I would love to talk to someone who actually believes in the Chinese Room argument. To me it seems to be ignoring the existence of emergent behavior, and the same argument could prove that a human Chinese speaker doesn't understand Chinese either: his neurons are just reacting to produce answers depending on the input and their current state (e.g. neurotransmitters and action potentials).
The Chinese Room argument is fairly transparently circular; if you assume understanding involves something more than applying a sufficiently complex set of deterministic rules, then a pure system of deterministic rules cannot ever achieve understanding.
Of course if you accept the required premise of the argument, you must accept that either, one, we don't live in a universe that is a pure system of deterministic rules, or, two, nothing in the universe can have true understanding.

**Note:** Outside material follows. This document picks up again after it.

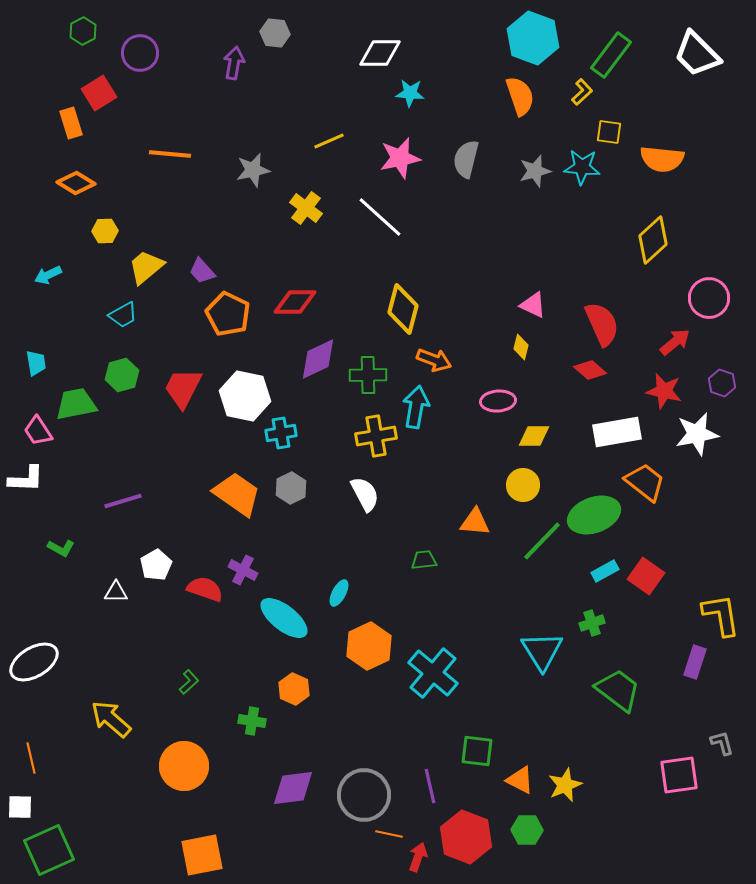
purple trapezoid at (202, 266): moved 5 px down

The Chinese Room argument, scientific materialism, or the existence of true understanding—you can have at most two of those in a consistent view of the universe.
John Searle came up with that argument to conclude that despite a hypothetical Chinese room being able to have a conversation with someone, it doesn't truly have understanding, so N seems to be at least 1.
To your point though, the more interesting case is people who would disavow the Chinese Room argument, but then end up using reflecting its views while argue against the intelligence of this or that system.
Practically everyone in my online bubble feels similarly, it seems, though I do think steelmanning it is a great way to explore the topic. Same with the Mary's Room argument.
Peter Watts explores this in the novel Blindsight. I don't want to give the plot away, but the main idea is really interesting, and relevant to this discussion.
I'm posting to second the recommendation for the novel. It is the most interesting exploration of the Mind's I (not a typo) that I've come across in modern sci-fi.